WHAT YOU ARE ASKED TO DO. A single number is the answer: how many lines of the data hold "важным"?

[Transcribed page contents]
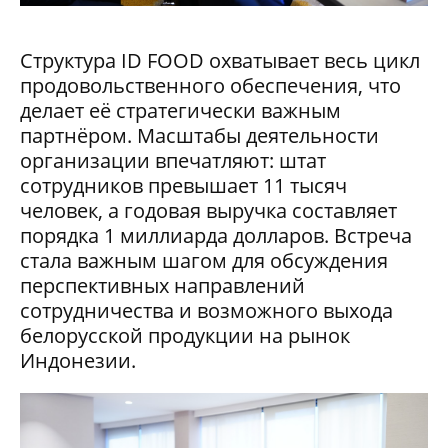
Структура ID FOOD охватывает весь цикл
продовольственного обеспечения, что
делает её стратегически важным
партнёром. Масштабы деятельности
организации впечатляют: штат
сотрудников превышает 11 тысяч
человек, а годовая выручка составляет
порядка 1 миллиарда долларов. Встреча
стала важным шагом для обсуждения
перспективных направлений
сотрудничества и возможного выхода
белорусской продукции на рынок
Индонезии.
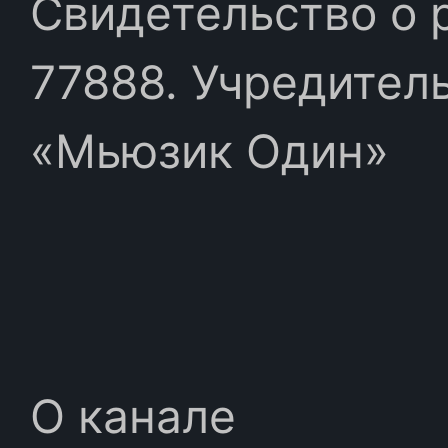
Свидетельство о 
77888. Учредител
«Мьюзик Один»
О канале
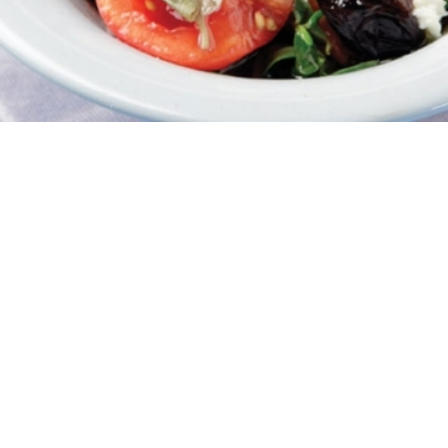
6
15 λεπτά
15 λεπτά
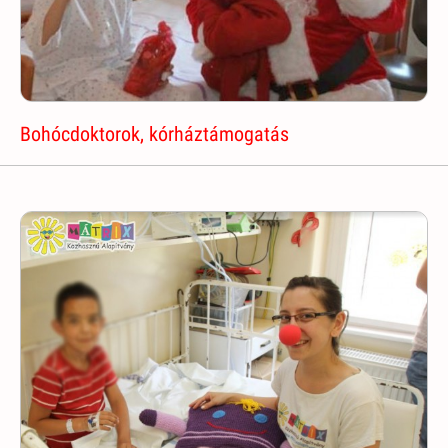
Bohócdoktorok, kórháztámogatás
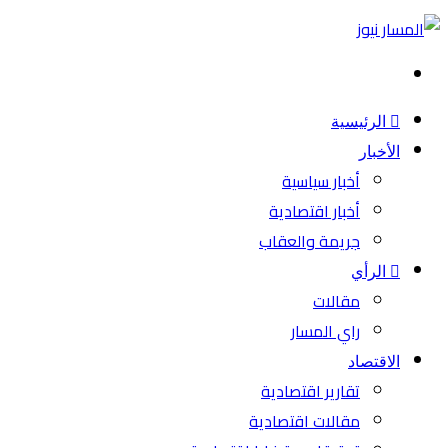
بحث
عن
الرئيسية
الأخبار
أخبار سياسية
أخبار اقتصادية
جريمة والعقاب
الرأي
مقالات
راي المسار
الاقتصاد
تقارير اقتصادية
مقالات اقتصادية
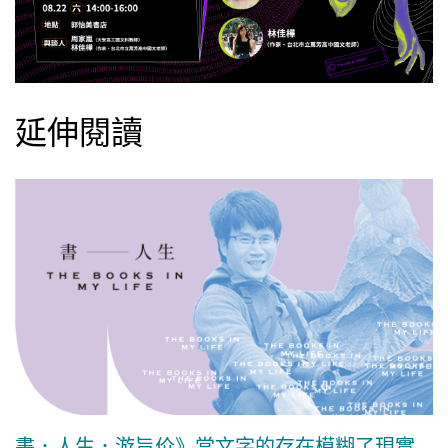
延伸閱讀
書．人生．游旨价》當文字的存在模糊了現實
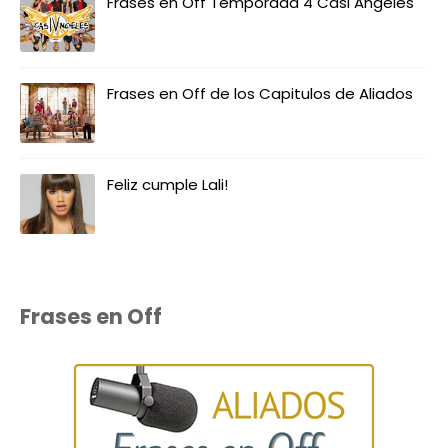
Frases en Off Temporada 4 Casi Angeles
Frases en Off de los Capitulos de Aliados
Feliz cumple Lali!
Frases en Off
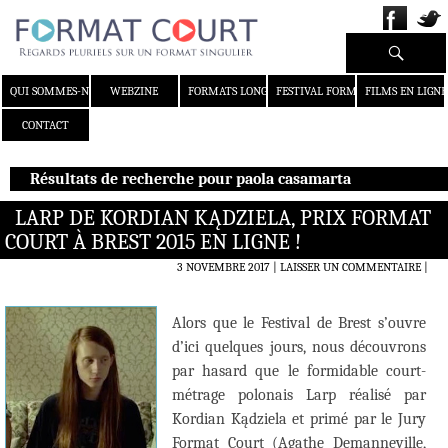
Recherche
ALLER AU CONTENU
QUI SOMMES-NOUS ?
WEBZINE
FORMATS LONGS
FESTIVAL FORMAT COURT
FILMS EN LIGNE
CONTACT
Résultats de recherche pour paola casamarta
LARP DE KORDIAN KĄDZIELA, PRIX FORMAT
COURT À BREST 2015 EN LIGNE !
3 NOVEMBRE 2017
LAISSER UN COMMENTAIRE
|
Alors que le Festival de Brest s’ouvre
d’ici quelques jours, nous découvrons
par hasard que le formidable court-
métrage polonais Larp réalisé par
Kordian Kądziela et primé par le Jury
Format Court (Agathe Demanneville,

RESPONSE TO THE TASK. 2